▶ **WORK ITEM**: Output exactly the lines below, starting with the line that has "Mr. Lorin Herman" and going on through the line that has "C. Audit Engagement Letter", both included, and no other lines.

(Page-level text extractions)

= = =

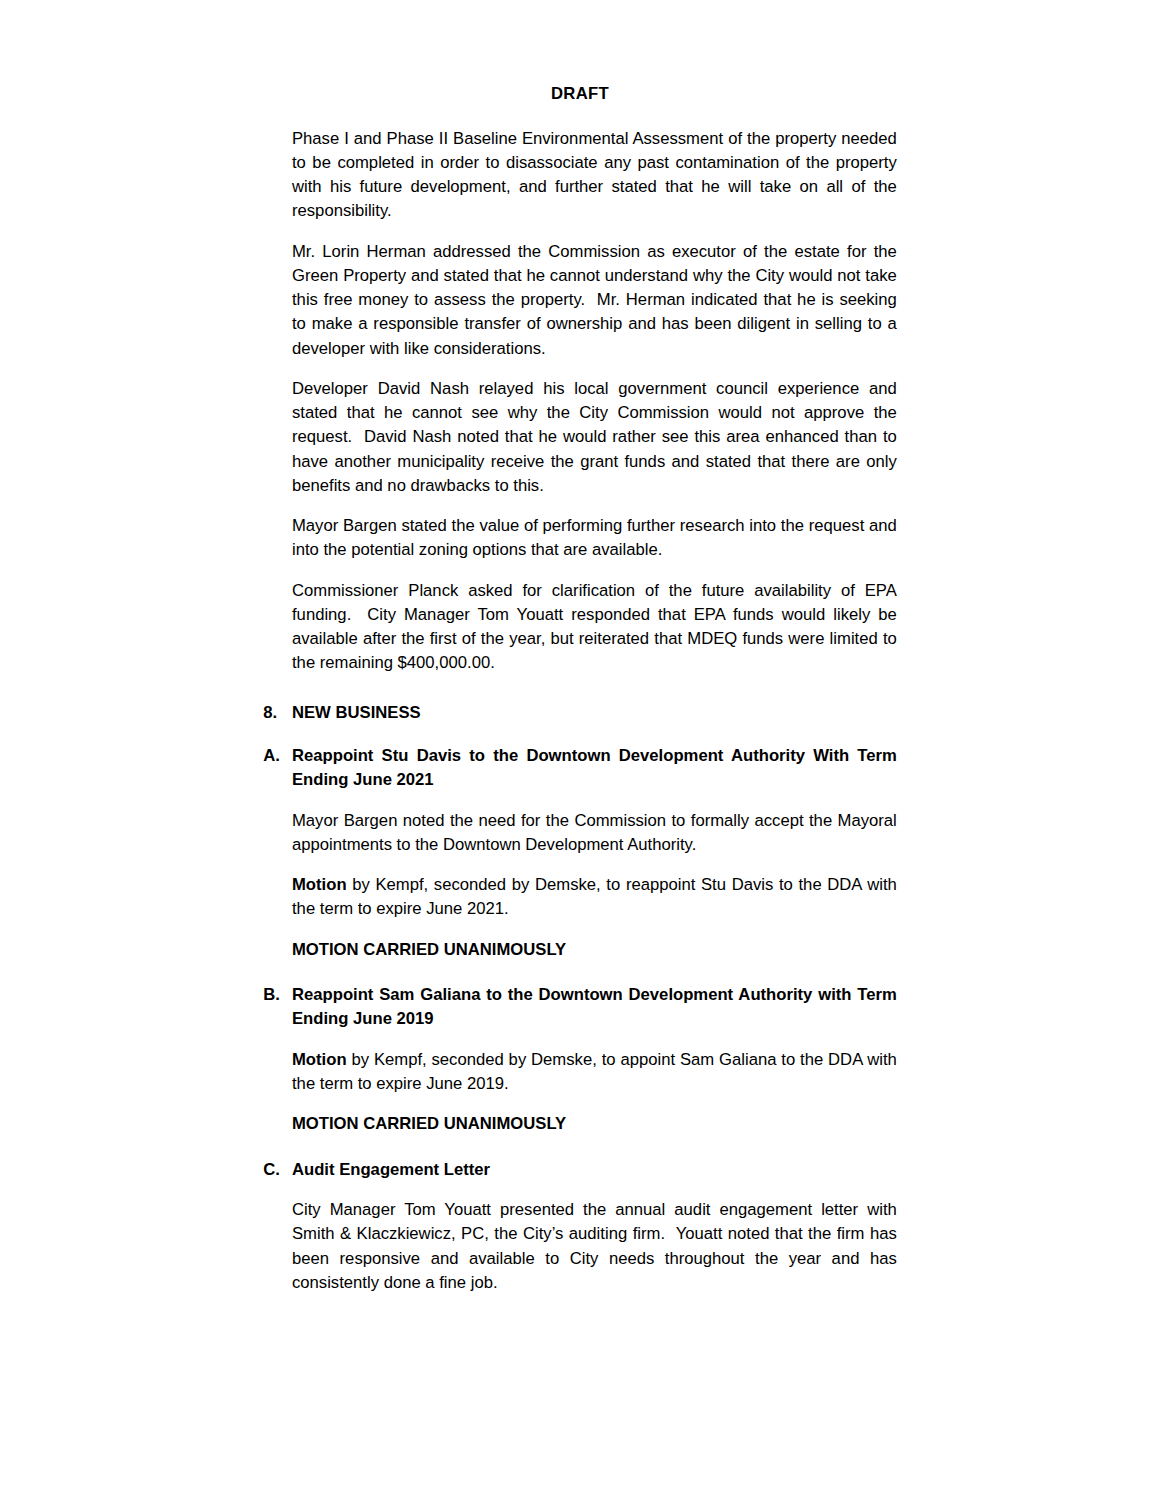DRAFT
Phase I and Phase II Baseline Environmental Assessment of the property needed to be completed in order to disassociate any past contamination of the property with his future development, and further stated that he will take on all of the responsibility.
Mr. Lorin Herman addressed the Commission as executor of the estate for the Green Property and stated that he cannot understand why the City would not take this free money to assess the property. Mr. Herman indicated that he is seeking to make a responsible transfer of ownership and has been diligent in selling to a developer with like considerations.
Developer David Nash relayed his local government council experience and stated that he cannot see why the City Commission would not approve the request. David Nash noted that he would rather see this area enhanced than to have another municipality receive the grant funds and stated that there are only benefits and no drawbacks to this.
Mayor Bargen stated the value of performing further research into the request and into the potential zoning options that are available.
Commissioner Planck asked for clarification of the future availability of EPA funding. City Manager Tom Youatt responded that EPA funds would likely be available after the first of the year, but reiterated that MDEQ funds were limited to the remaining $400,000.00.
8. NEW BUSINESS
A. Reappoint Stu Davis to the Downtown Development Authority With Term Ending June 2021
Mayor Bargen noted the need for the Commission to formally accept the Mayoral appointments to the Downtown Development Authority.
Motion by Kempf, seconded by Demske, to reappoint Stu Davis to the DDA with the term to expire June 2021.
MOTION CARRIED UNANIMOUSLY
B. Reappoint Sam Galiana to the Downtown Development Authority with Term Ending June 2019
Motion by Kempf, seconded by Demske, to appoint Sam Galiana to the DDA with the term to expire June 2019.
MOTION CARRIED UNANIMOUSLY
C. Audit Engagement Letter
City Manager Tom Youatt presented the annual audit engagement letter with Smith & Klaczkiewicz, PC, the City’s auditing firm. Youatt noted that the firm has been responsive and available to City needs throughout the year and has consistently done a fine job.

= = =

▶ **ANSWER BOX**:
Mr. Lorin Herman addressed the Commission as executor of the estate for the Green Property and stated that he cannot understand why the City would not take this free money to assess the property. Mr. Herman indicated that he is seeking to make a responsible transfer of ownership and has been diligent in selling to a developer with like considerations.
Developer David Nash relayed his local government council experience and stated that he cannot see why the City Commission would not approve the request. David Nash noted that he would rather see this area enhanced than to have another municipality receive the grant funds and stated that there are only benefits and no drawbacks to this.
Mayor Bargen stated the value of performing further research into the request and into the potential zoning options that are available.
Commissioner Planck asked for clarification of the future availability of EPA funding. City Manager Tom Youatt responded that EPA funds would likely be available after the first of the year, but reiterated that MDEQ funds were limited to the remaining $400,000.00.
8. NEW BUSINESS
A. Reappoint Stu Davis to the Downtown Development Authority With Term Ending June 2021
Mayor Bargen noted the need for the Commission to formally accept the Mayoral appointments to the Downtown Development Authority.
Motion by Kempf, seconded by Demske, to reappoint Stu Davis to the DDA with the term to expire June 2021.
MOTION CARRIED UNANIMOUSLY
B. Reappoint Sam Galiana to the Downtown Development Authority with Term Ending June 2019
Motion by Kempf, seconded by Demske, to appoint Sam Galiana to the DDA with the term to expire June 2019.
MOTION CARRIED UNANIMOUSLY
C. Audit Engagement Letter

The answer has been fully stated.